AUSTIN, TEX. – Extracorporeal membrane oxygenation delivered during cardiopulmonary resuscitation allowed nearly twice as many patients to survive after discharge when compared against typical CPR-only procedures in a small, retrospective study.
“It’s no secret that conventional CPR is not terrifically successful,” Graham Peigh, a second-year medical student at Jefferson Medical College in Philadelphia, said during the Hot Topics in Pulmonary and Critical Care session at the annual meeting of the American College of Chest Physicians. “Extracorporeal membrane oxygenation [ECMO] gives patients a second chance at life.”
Mr. Peigh and his colleagues retrospectively analyzed 100 ECMO procedures performed on adults at a single teaching hospital during 2010-2013 and found that when ECMO was added to CPR, the survival rate to discharge went from 15% as calculated in a previously reported meta-analysis (J. Gen. Intern. Med. 1998;13:805-16) to 29% (P = .04).
When an arrested patient does not respond to CPR, cannulation through the femoral artery and vein can be combined with compressions to improve chances of survival.
In their analysis of ECMO delivered in an academic hospital setting, Mr. Peigh and his colleagues found that in the 24 cases in which ECMO was added to conventional CPR after the patients failed to respond to CPR alone, the survival rate with full neurologic recovery was 29%.
ECMO support was delivered in a number of scenarios, ranging from acute myocardial infarction to malignant arrhythmia to at least one case each of drug overdose induced cardiac arrest, septic shock, postcardiotomy failure, and acute rejection.
The ECMO support was provided for a mean of 5 days. The mean age for all patients studied was 47 years, and 15 were male. All cases followed a 24-hour hypothermia protocol.
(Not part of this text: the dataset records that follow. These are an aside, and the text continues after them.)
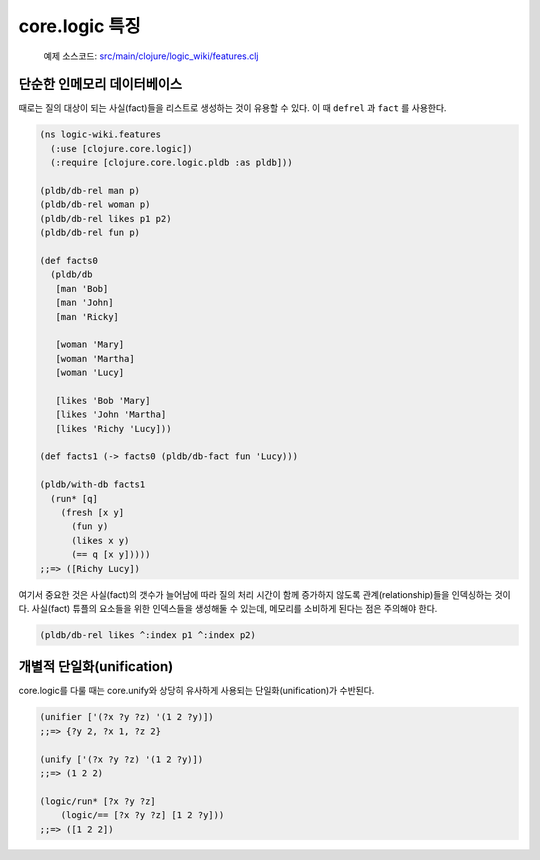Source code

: core.logic 특징
==============================================

	예제 소스코드: `src/main/clojure/logic_wiki/features.clj`_ 

.. _src/main/clojure/logic_wiki/features.clj: https://github.com/ksseono/logic-tutorials-kr/blob/master/src/main/clojure/logic_wiki/features.clj


단순한 인메모리 데이터베이스
-----------------------------------------------

때로는 질의 대상이 되는 사실(fact)들을 리스트로 생성하는 것이 유용할 수 있다. 이 때 ``defrel`` 과 ``fact`` 를 사용한다.

.. code-block:: clojure

	(ns logic-wiki.features
	  (:use [clojure.core.logic])
	  (:require [clojure.core.logic.pldb :as pldb]))

	(pldb/db-rel man p)
	(pldb/db-rel woman p)
	(pldb/db-rel likes p1 p2)
	(pldb/db-rel fun p)

	(def facts0
	  (pldb/db
	   [man 'Bob]
	   [man 'John]
	   [man 'Ricky]

	   [woman 'Mary]
	   [woman 'Martha]
	   [woman 'Lucy]

	   [likes 'Bob 'Mary]
	   [likes 'John 'Martha]
	   [likes 'Richy 'Lucy]))

	(def facts1 (-> facts0 (pldb/db-fact fun 'Lucy)))

	(pldb/with-db facts1
	  (run* [q]
	    (fresh [x y]
	      (fun y)
	      (likes x y)
	      (== q [x y]))))
	;;=> ([Richy Lucy])

여기서 중요한 것은 사실(fact)의 갯수가 늘어남에 따라 질의 처리 시간이 함께 증가하지 않도록 관계(relationship)들을 인덱싱하는 것이다. 사실(fact) 튜플의 요소들을 위한 인덱스들을 생성해둘 수 있는데, 메모리를 소비하게 된다는 점은 주의해야 한다.

.. code-block:: clojure

    (pldb/db-rel likes ^:index p1 ^:index p2)

개별적 단일화(unification)
-----------------------------------------------
core.logic를 다룰 때는 core.unify와 상당히 유사하게 사용되는 단일화(unification)가 수반된다. 

.. code-block:: clojure

    (unifier ['(?x ?y ?z) '(1 2 ?y)])
    ;;=> {?y 2, ?x 1, ?z 2}

    (unify ['(?x ?y ?z) '(1 2 ?y)])
    ;;=> (1 2 2)

    (logic/run* [?x ?y ?z]
    	(logic/== [?x ?y ?z] [1 2 ?y]))
    ;;=> ([1 2 2])



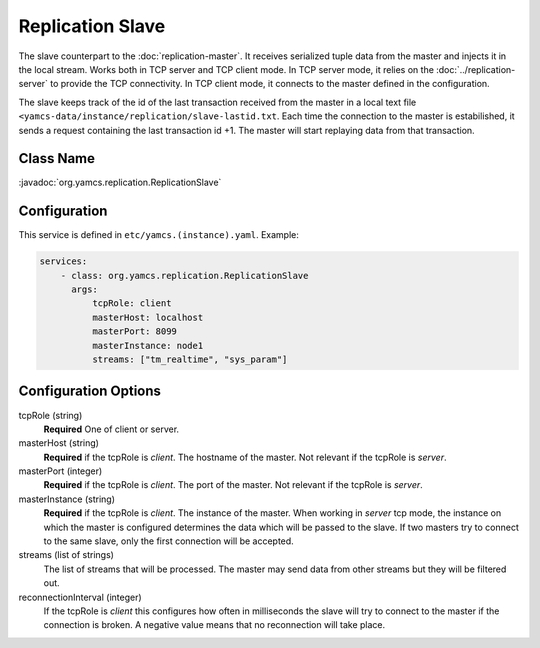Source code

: Replication Slave
==================


The slave counterpart to the :doc:`replication-master`.  It receives serialized tuple data from the master and injects it in the local stream. Works both in TCP server and TCP client mode. In TCP server mode, it relies on the :doc:`../replication-server` to provide the TCP connectivity. 
In TCP client mode, it connects to the master defined in the configuration.

The slave keeps track of the id of the last transaction received from the master in a local text file ``<yamcs-data/instance/replication/slave-lastid.txt``. Each time the connection to the master is estabilished, it sends a request containing the last transaction id +1. The master will start replaying data from that transaction.



Class Name
----------

:javadoc:`org.yamcs.replication.ReplicationSlave`


Configuration
-------------

This service is defined in ``etc/yamcs.(instance).yaml``. Example:

.. code-block:: yaml

  services:
      - class: org.yamcs.replication.ReplicationSlave
        args:
            tcpRole: client
            masterHost: localhost
            masterPort: 8099
            masterInstance: node1
            streams: ["tm_realtime", "sys_param"]

              
Configuration Options
---------------------

tcpRole  (string)
    **Required** One of client or server.

masterHost (string)
    **Required** if the tcpRole is `client`. The hostname of the master. Not relevant if the tcpRole is `server`.
    
masterPort (integer)
    **Required** if the tcpRole is `client`. The port of the master.  Not relevant if the tcpRole is `server`.
    
masterInstance (string)
    **Required** if the tcpRole is `client`. The instance of the master. When working in `server` tcp mode, the instance on which the master is configured determines the data which will be passed to the slave. If two masters try to connect to the same slave, only the first connection will be accepted. 
 
streams (list of strings)
    The list of streams that will be processed. The master may send data from other streams but they will be filtered out.

    
reconnectionInterval (integer)
    If the tcpRole is `client` this configures how often in milliseconds the slave will try to connect to the master if the connection is broken. A negative value means that no reconnection will take place.
               
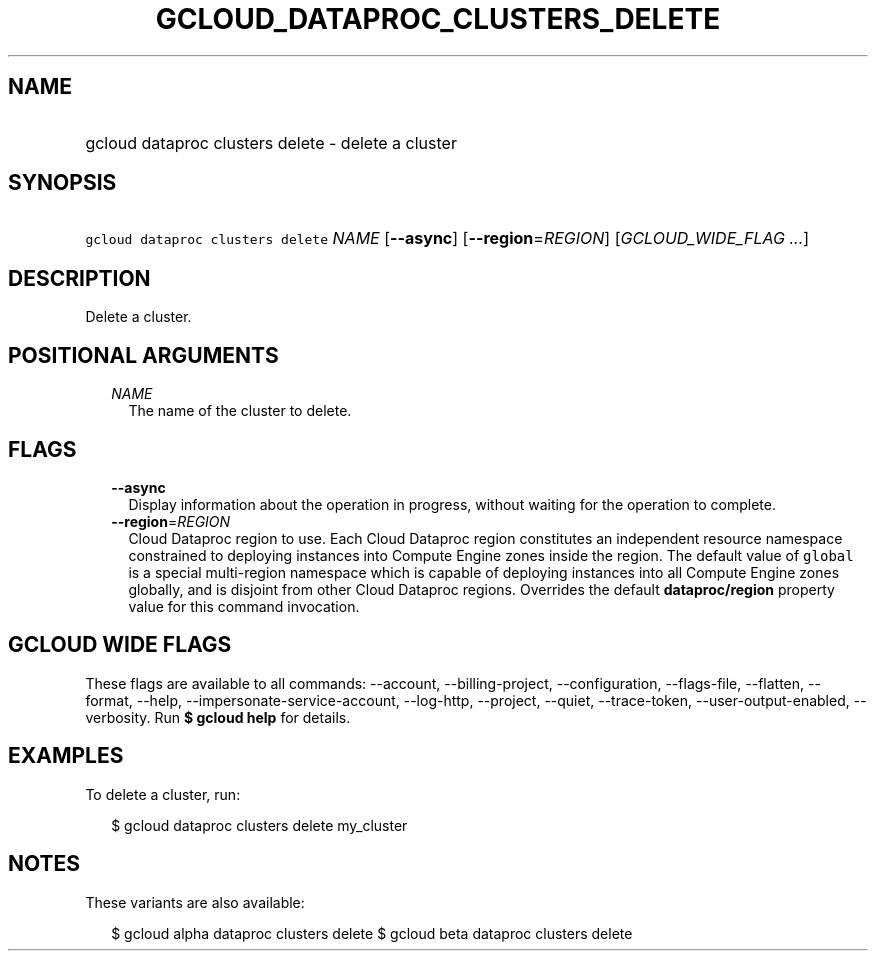 
.TH "GCLOUD_DATAPROC_CLUSTERS_DELETE" 1



.SH "NAME"
.HP
gcloud dataproc clusters delete \- delete a cluster



.SH "SYNOPSIS"
.HP
\f5gcloud dataproc clusters delete\fR \fINAME\fR [\fB\-\-async\fR] [\fB\-\-region\fR=\fIREGION\fR] [\fIGCLOUD_WIDE_FLAG\ ...\fR]



.SH "DESCRIPTION"

Delete a cluster.



.SH "POSITIONAL ARGUMENTS"

.RS 2m
.TP 2m
\fINAME\fR
The name of the cluster to delete.


.RE
.sp

.SH "FLAGS"

.RS 2m
.TP 2m
\fB\-\-async\fR
Display information about the operation in progress, without waiting for the
operation to complete.

.TP 2m
\fB\-\-region\fR=\fIREGION\fR
Cloud Dataproc region to use. Each Cloud Dataproc region constitutes an
independent resource namespace constrained to deploying instances into Compute
Engine zones inside the region. The default value of \f5global\fR is a special
multi\-region namespace which is capable of deploying instances into all Compute
Engine zones globally, and is disjoint from other Cloud Dataproc regions.
Overrides the default \fBdataproc/region\fR property value for this command
invocation.


.RE
.sp

.SH "GCLOUD WIDE FLAGS"

These flags are available to all commands: \-\-account, \-\-billing\-project,
\-\-configuration, \-\-flags\-file, \-\-flatten, \-\-format, \-\-help,
\-\-impersonate\-service\-account, \-\-log\-http, \-\-project, \-\-quiet,
\-\-trace\-token, \-\-user\-output\-enabled, \-\-verbosity. Run \fB$ gcloud
help\fR for details.



.SH "EXAMPLES"

To delete a cluster, run:

.RS 2m
$ gcloud dataproc clusters delete my_cluster
.RE



.SH "NOTES"

These variants are also available:

.RS 2m
$ gcloud alpha dataproc clusters delete
$ gcloud beta dataproc clusters delete
.RE


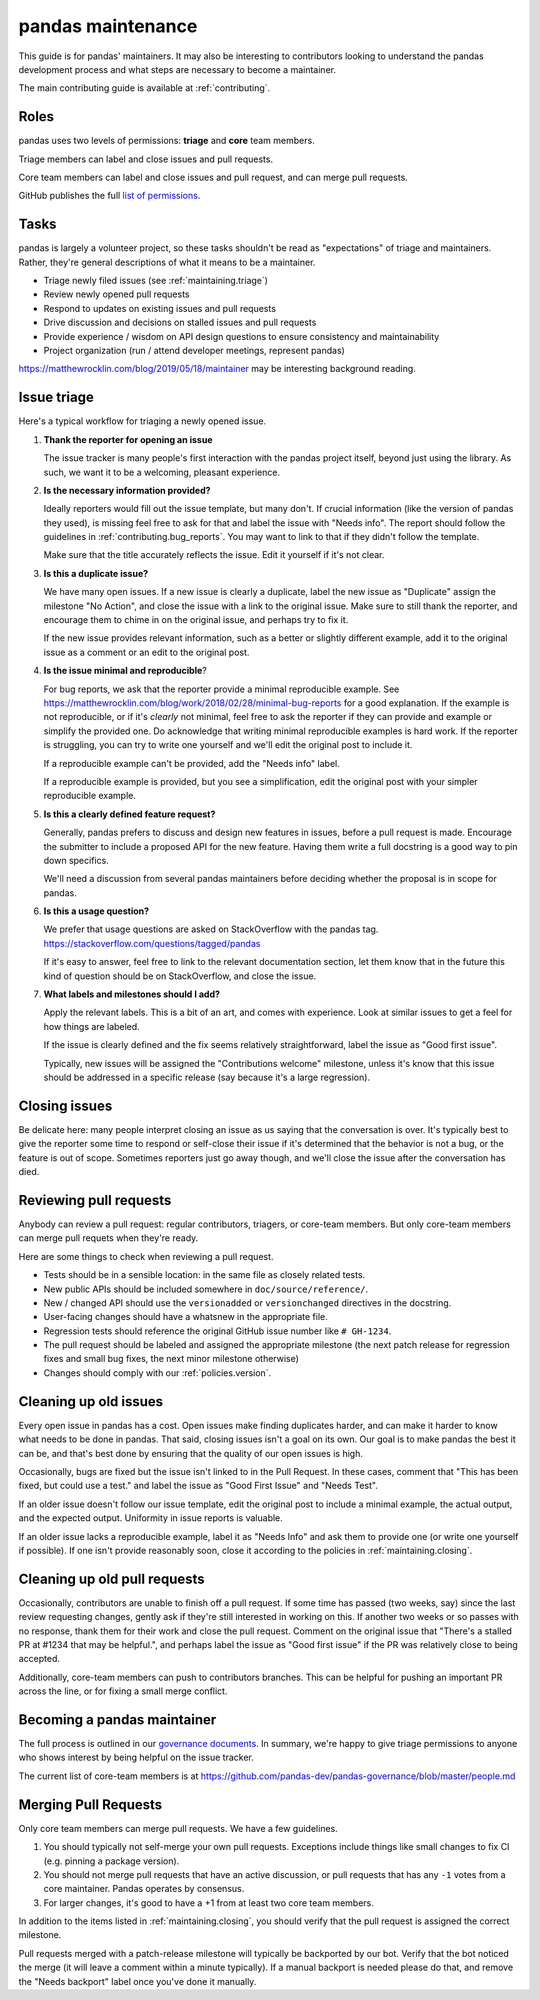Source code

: .. _maintaining:

******************
pandas maintenance
******************

This guide is for pandas' maintainers. It may also be interesting to contributors
looking to understand the pandas development process and what steps are necessary
to become a maintainer.

The main contributing guide is available at :ref:`contributing`.

Roles
-----

pandas uses two levels of permissions: **triage** and **core** team members.

Triage members can label and close issues and pull requests.

Core team members can label and close issues and pull request, and can merge
pull requests.

GitHub publishes the full `list of permissions`_.

Tasks
-----

pandas is largely a volunteer project, so these tasks shouldn't be read as
"expectations" of triage and maintainers. Rather, they're general descriptions
of what it means to be a maintainer.

* Triage newly filed issues (see :ref:`maintaining.triage`)
* Review newly opened pull requests
* Respond to updates on existing issues and pull requests
* Drive discussion and decisions on stalled issues and pull requests
* Provide experience / wisdom on API design questions to ensure consistency and maintainability
* Project organization (run / attend developer meetings, represent pandas)

https://matthewrocklin.com/blog/2019/05/18/maintainer may be interesting background
reading.

.. _maintaining.triage:

Issue triage
------------


Here's a typical workflow for triaging a newly opened issue.

1. **Thank the reporter for opening an issue**

   The issue tracker is many people's first interaction with the pandas project itself,
   beyond just using the library. As such, we want it to be a welcoming, pleasant
   experience.

2. **Is the necessary information provided?**

   Ideally reporters would fill out the issue template, but many don't.
   If crucial information (like the version of pandas they used), is missing
   feel free to ask for that and label the issue with "Needs info". The
   report should follow the guidelines in :ref:`contributing.bug_reports`.
   You may want to link to that if they didn't follow the template.

   Make sure that the title accurately reflects the issue. Edit it yourself
   if it's not clear.

3. **Is this a duplicate issue?**

   We have many open issues. If a new issue is clearly a duplicate, label the
   new issue as "Duplicate" assign the milestone "No Action", and close the issue
   with a link to the original issue. Make sure to still thank the reporter, and
   encourage them to chime in on the original issue, and perhaps try to fix it.

   If the new issue provides relevant information, such as a better or slightly
   different example, add it to the original issue as a comment or an edit to
   the original post.

4. **Is the issue minimal and reproducible**?

   For bug reports, we ask that the reporter provide a minimal reproducible
   example. See https://matthewrocklin.com/blog/work/2018/02/28/minimal-bug-reports
   for a good explanation. If the example is not reproducible, or if it's
   *clearly* not minimal, feel free to ask the reporter if they can provide
   and example or simplify the provided one. Do acknowledge that writing
   minimal reproducible examples is hard work. If the reporter is struggling,
   you can try to write one yourself and we'll edit the original post to include it.

   If a reproducible example can't be provided, add the "Needs info" label.

   If a reproducible example is provided, but you see a simplification,
   edit the original post with your simpler reproducible example.

5. **Is this a clearly defined feature request?**

   Generally, pandas prefers to discuss and design new features in issues, before
   a pull request is made. Encourage the submitter to include a proposed API
   for the new feature. Having them write a full docstring is a good way to
   pin down specifics.

   We'll need a discussion from several pandas maintainers before deciding whether
   the proposal is in scope for pandas.

6. **Is this a usage question?**

   We prefer that usage questions are asked on StackOverflow with the pandas
   tag. https://stackoverflow.com/questions/tagged/pandas

   If it's easy to answer, feel free to link to the relevant documentation section,
   let them know that in the future this kind of question should be on
   StackOverflow, and close the issue.

7. **What labels and milestones should I add?**

   Apply the relevant labels. This is a bit of an art, and comes with experience.
   Look at similar issues to get a feel for how things are labeled.

   If the issue is clearly defined and the fix seems relatively straightforward,
   label the issue as "Good first issue".

   Typically, new issues will be assigned the "Contributions welcome" milestone,
   unless it's know that this issue should be addressed in a specific release (say
   because it's a large regression).

.. _maintaining.closing:

Closing issues
--------------

Be delicate here: many people interpret closing an issue as us saying that the
conversation is over. It's typically best to give the reporter some time to
respond or self-close their issue if it's determined that the behavior is not a bug,
or the feature is out of scope. Sometimes reporters just go away though, and
we'll close the issue after the conversation has died.

.. _maintaining.reviewing:

Reviewing pull requests
-----------------------

Anybody can review a pull request: regular contributors, triagers, or core-team
members. But only core-team members can merge pull requets when they're ready.

Here are some things to check when reviewing a pull request.

* Tests should be in a sensible location: in the same file as closely related tests.
* New public APIs should be included somewhere in ``doc/source/reference/``.
* New / changed API should use the ``versionadded`` or ``versionchanged`` directives in the docstring.
* User-facing changes should have a whatsnew in the appropriate file.
* Regression tests should reference the original GitHub issue number like ``# GH-1234``.
* The pull request should be labeled and assigned the appropriate milestone (the next patch release
  for regression fixes and small bug fixes, the next minor milestone otherwise)
* Changes should comply with our :ref:`policies.version`.

Cleaning up old issues
----------------------

Every open issue in pandas has a cost. Open issues make finding duplicates harder,
and can make it harder to know what needs to be done in pandas. That said, closing
issues isn't a goal on its own. Our goal is to make pandas the best it can be,
and that's best done by ensuring that the quality of our open issues is high.

Occasionally, bugs are fixed but the issue isn't linked to in the Pull Request.
In these cases, comment that "This has been fixed, but could use a test." and
label the issue as "Good First Issue" and "Needs Test".

If an older issue doesn't follow our issue template, edit the original post to
include a minimal example, the actual output, and the expected output. Uniformity
in issue reports is valuable.

If an older issue lacks a reproducible example, label it as "Needs Info" and
ask them to provide one (or write one yourself if possible). If one isn't
provide reasonably soon, close it according to the policies in :ref:`maintaining.closing`.

Cleaning up old pull requests
-----------------------------

Occasionally, contributors are unable to finish off a pull request.
If some time has passed (two weeks, say) since the last review requesting changes,
gently ask if they're still interested in working on this. If another two weeks or
so passes with no response, thank them for their work and close the pull request.
Comment on the original issue that "There's a stalled PR at #1234 that may be
helpful.", and perhaps label the issue as "Good first issue" if the PR was relatively
close to being accepted.

Additionally, core-team members can push to contributors branches. This can be
helpful for pushing an important PR across the line, or for fixing a small
merge conflict.

Becoming a pandas maintainer
----------------------------

The full process is outlined in our `governance documents`_. In summary,
we're happy to give triage permissions to anyone who shows interest by
being helpful on the issue tracker.

The current list of core-team members is at
https://github.com/pandas-dev/pandas-governance/blob/master/people.md


.. _maintaining.merging:

Merging Pull Requests
---------------------

Only core team members can merge pull requests. We have a few guidelines.

1. You should typically not self-merge your own pull requests. Exceptions include
   things like small changes to fix CI (e.g. pinning a package version).
2. You should not merge pull requests that have an active discussion, or pull
   requests that has any ``-1`` votes from a core maintainer. Pandas operates
   by consensus.
3. For larger changes, it's good to have a +1 from at least two core team members.

In addition to the items listed in :ref:`maintaining.closing`, you should verify
that the pull request is assigned the correct milestone.

Pull requests merged with a patch-release milestone will typically be backported
by our bot. Verify that the bot noticed the merge (it will leave a comment within
a minute typically). If a manual backport is needed please do that, and remove
the "Needs backport" label once you've done it manually.


.. _governance documents: https://github.com/pandas-dev/pandas-governance
.. _list of permissions: https://help.github.com/en/github/setting-up-and-managing-organizations-and-teams/repository-permission-levels-for-an-organization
Six of the ECMO-CPR patients died post ECMO of anoxic brain injury, stroke, or sepsis while still in the hospital, but the remaining seven patients (54%) survived after discharge and made full neurologic recoveries. The other 11 died during ECMO-CPR. During ECMO-CPR, 11 patients died of anoxic brain injury, stroke, metabolic acidosis, bowel necrosis, and family withdrawal of life support. Predictors of ECMO death were a pre-ECMO creatinine level of 1.7 mg/dL (P = .02) and the presence of acidosis (P = .04).
The ECMO survivor cohort also had what Mr. Peigh said were “encouraging” organ function results, with kidney and liver function remaining essentially unchanged after discharge.“Two of the patients who died of anoxic brain injuries were able to donate multiple organs for transplant,” Mr. Peigh said.
Previously reported ECMO data have shown there is at least a 20% increase in survival without notable neurologic effect, compared with conventional CPR (Lancet 2008;372:554-61; Crit. Care Med. 2011;39:1-7).
However, since these data were derived from centers where code teams were available at all times to treat a high volume of cardiac arrest patients, Mr. Peigh said the results – although indicative of the procedure’s value – “were not generalizable” to all institutions. But he noted that his and his colleagues’ study showed that even in institutions without a dedicated ECMO-CPR code team, ECMO-CPR resulted in demonstrably better outcomes for patients unresponsive to conventional CPR.